A recent issue of Christianity Today (Jan.-Feb. 2015) magazine has the story of two conversions. I think conversion stories have a lot to teach us, and I cherish reading those of people who want to go public with their personal journeys.
One of the two conversion stories is that of Gregory Alan Thornbury, president of King’s College and an authority on mid-century evangelical theologian Carl Henry, of whom more in a moment. Thornbury grew up in Lewisburg, Pennsylvania, home of Bucknell University. He was the son of a Baptist pastor and a kind of preacher’s Wunderkind in his teenage years. Then he went away to college, where he was exposed to what used to be called ‘higher criticism.”
Higher criticism was (and still is) the application of literary analysis to the Bible that had the effect of reducing the scriptures to a compilation of a variety of texts and traditions. Today you encounter an extreme form of this method in the Jesus Seminar and in the books by Bart Ehrman. I remember my own first brush with a particular strain of higher criticism called by the German name Formgeschichte while a student at Princeton Seminary in the 1970s. For me it was disorienting; for Gregory Alan Thornbury, it was nearly lethal. “Any sense that the Bible was divinely inspired and trustworthy,” he writes, “or that the creeds had metaphysical gravitas, started to seem implausible.”
Discouraged, he called his father one evening. The wise pastor counseled his son to turn to the works of a new theologian by the name of Carl Henry. Henry’s systematic theology, God, Revelation and Authority, had recently appeared, and was having a deep impact on evangelical scholars. Young Thornbury went to the library and found the work. “I kept reading for days on end. I cried and kept searching, and genuine faith began to awaken… Because Henry was a philosopher defending biblical authority, I rallied.”

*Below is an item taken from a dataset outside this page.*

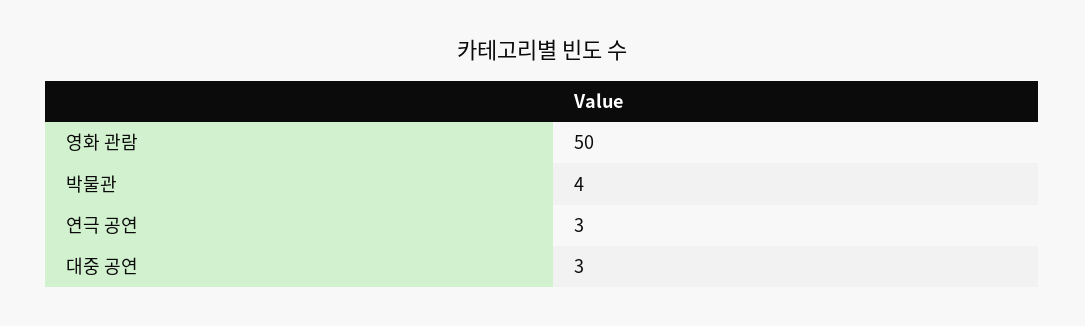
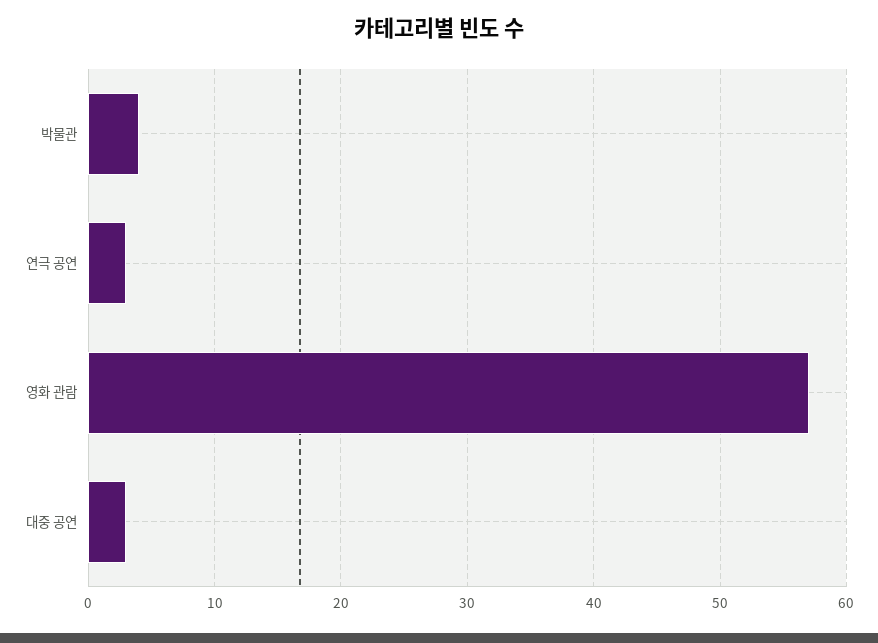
영화 관람: 50 -> 57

Carl Henry “combined head and heart,” Thornbury writes. The young man had had plenty of heart in his boyhood religion, but he lacked the intellectual equipage to deal with the skepticism that met him in the academy and in a world that is increasingly secular.
God brings great theologians and Christian thinkers along at critical times in the world’s history. Perhaps no theologian of our time has had such a salutary impression on evangelical Christians as Alister McGrath, professor of science and religion at Oxford University. McGrath’s small book of essays, The Passionate Intellect has been a great help to me, and I look forward to reading his recent biography of C. S. Lewis. He is the author of many other important books. McGrath combines a deep grasp of modern science with classic Christian theology.
And it is to McGrath’s conversion story that we turn next from the pages of Christianity Today.
McGrath’s “first conversion” in college was largely an intellectual persuasion that Christ was Redeemer and Lord. He had previously been, in his words, “an aggressive atheist, utterly convinced of the godless worldview.” That first spiritual experience was in 1971. Yet over the next two years as a Christian, he sensed that something was missing. One day he went off to a hillside with his Bible and read carefully the book of Philippians. The magnificent portrait of Christ that is found in that short work of St. Paul completely reinvigorated McGrath’s faith.
“I grasped the importance of ‘spirituality’ for nourishing my relationship with God,” he writes. “And the great ‘Christ hymn’ (Philippians 2:5-11) helped me see my need to focus on Jesus’ life and death, and not approach him through a depersonalizing framework of abstract ideas. Previously I had tended to see my faith as something I needed to sustain; now I realized it could sustain me.”
Two men, two conversions, one convergence.
Young Thornbury had imbibed a childhood faith that was largely emotional but lacked a robust dimension of the mind. Young McGrath had an intellectual understanding of Christ, a knowledge about Jesus Christ, but he needed a personal knowledge of Christ. Each came from a different end of the mind-heart continuum and met in the middle, the vital middle, where true, mature faith in Christ is found.
We should not be surprised. Jesus told us to love God with all our heart, mind and soul.
I sense that today it is much more the case that Christians need to develop their minds (Romans 12:1-2) than their hearts. We have a strong affective faith, and our churches are full of praise music, but most Christians are ill-equipped to deal with the challenges of an aggressively secular culture. We could do worse than to go to the library and pick up a book by–who else?–Alister McGrath.